Além de ex-coordenador de cinema da Fundação Joaquim Nabuco, você é um agitador cultural que luta pela preservação do audiovisual no Recife. De onde vem esse impulso?

Existe algo especial no Recife. É como se houvesse um confronto entre uma cidade tacanha, maltratada, que se destrói, tomada por construtoras, e uma população que luta para impedir isso. Isso explica o São Luiz ter resistido desde a sua inauguração em 1952, assim como o Teatro do Parque, desde 1915. Outras cidades, no Brasil e no mundo, não conseguiram, ou não quiseram, salvar uma clássica sala de cinema de rua. Quando, por exemplo, fizemos o Janela Internacional de Cinema [festival fundado por Kleber e a produtora Emilie Lesclaux] e uma retrospectiva de Stanley Kubrick, após a restauração iniciada em 2008, disseram, inclusive profissionais do mercado, que ninguém iria à região do São Luiz às 20h. Resultado: às 23h ainda havia uma fila rodando o quarteirão. Ou seja, existe uma "desprogramação" feita pelo próprio mercado, que ensina as pessoas a se comportarem de uma forma. Mas elas se comportam de um jeito próprio.

Por que políticas públicas para defender o cinema de rua são importantes?

Uma política pública inteligente é de formação de olhar, e essa formação passa pelo aproveitamento de grandes espaços que dialogam com a cidade grande. O cinema do Teatro do Parque cobrava R$ 1 por filme, após este passar pelo circuito comercial. Lá, Cidade de Deus fez 26 mil espectadores em duas semanas. Amarelo Manga, 18 mil. Depois da sessão, você saía a 30 metros de onde o longa tinha sido rodado, sentindo o cheiro e a ambientação do lugar. Isso traz um impacto, integra um movimento que faz a pessoa pensar: "Isso aqui é muito melhor que um shopping". Isso constrói caráter. Quando há uma mostra no São Luiz, o quarteirão ganha vida, é uma sensação de cidadania. Não é preciso sequer ter um carro de segurança no local, porque as pessoas são a segurança. Se você, por outro lado, manda todo mundo para o shopping, a rua fica vazia. Não sou contra os cinemas de shopping, são uma versão diferente da experiência. Só não são melhores que a rua.

Em tempos de streaming e num contexto em que diversos cinemas de rua fecharam, você se mantém otimista?

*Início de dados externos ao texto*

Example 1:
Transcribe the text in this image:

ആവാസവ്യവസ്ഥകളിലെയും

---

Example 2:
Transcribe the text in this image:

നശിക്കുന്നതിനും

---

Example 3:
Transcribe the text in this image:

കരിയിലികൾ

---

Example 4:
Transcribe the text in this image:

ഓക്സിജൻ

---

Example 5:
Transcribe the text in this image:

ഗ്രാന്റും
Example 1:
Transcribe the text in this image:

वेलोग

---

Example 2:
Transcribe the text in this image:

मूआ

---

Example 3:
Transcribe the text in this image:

O momento atual do cinema é interessante e rico. Trabalho muito para que meus filmes possam ser vistos em todas as janelas possíveis. Eu sequer fico chateado quando alguém vê pelo celular. Até hoje Bacurau recebe até 20 avaliações diárias no Letterboxd de pessoas que o viram das mais variadas formas, seja numa mostra na Nova Zelândia, seja no tablet, e acho isso o máximo. Só quero que os filmes passem primeiro pelos cinemas. Minha chateação começa quando essa ordem é quebrada.

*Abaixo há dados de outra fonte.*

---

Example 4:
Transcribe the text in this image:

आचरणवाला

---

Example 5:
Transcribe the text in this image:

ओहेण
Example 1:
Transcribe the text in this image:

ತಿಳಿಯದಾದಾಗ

Conforme o mercado se recupera da pandemia, cresce a pressão para a volta da Cota de Tela, ainda mais num contexto em que o cinema nacional teve apenas 1% do market share no primeiro semestre de 2023. Qual a sua posição?

Se os franceses e os coreanos aplicam a cota de maneira ferrenha, por que nós não podemos fazer? Estamos saindo de duas pandemias: a da Covid-19 e a dos governos Temer e Bolsonaro, que menosprezaram a cultura. Ainda estamos nos reerguendo, por isso esse 1%. O ano de 2019 merece um estudo. Naquela época, teve Bacurau e Vida invisível em Cannes. Tivemos A febre, da Maya Da-Rin, e Divino amor, do Gabriel Mascaro. Também tivemos sucessos comerciais, como Turma da Mônica, e fenômenos locais, como Cine Holliúdy 2. Até mesmo o documentário da Petra Costa [Democracia em vertigem], mesmo sendo do streaming, atestou a nossa diversidade de produtos. E teríamos ido ainda mais longe caso Marighella tivesse sido lançado à época, não fossem as burocracias que enfrentou. A Cota de Tela faz falta.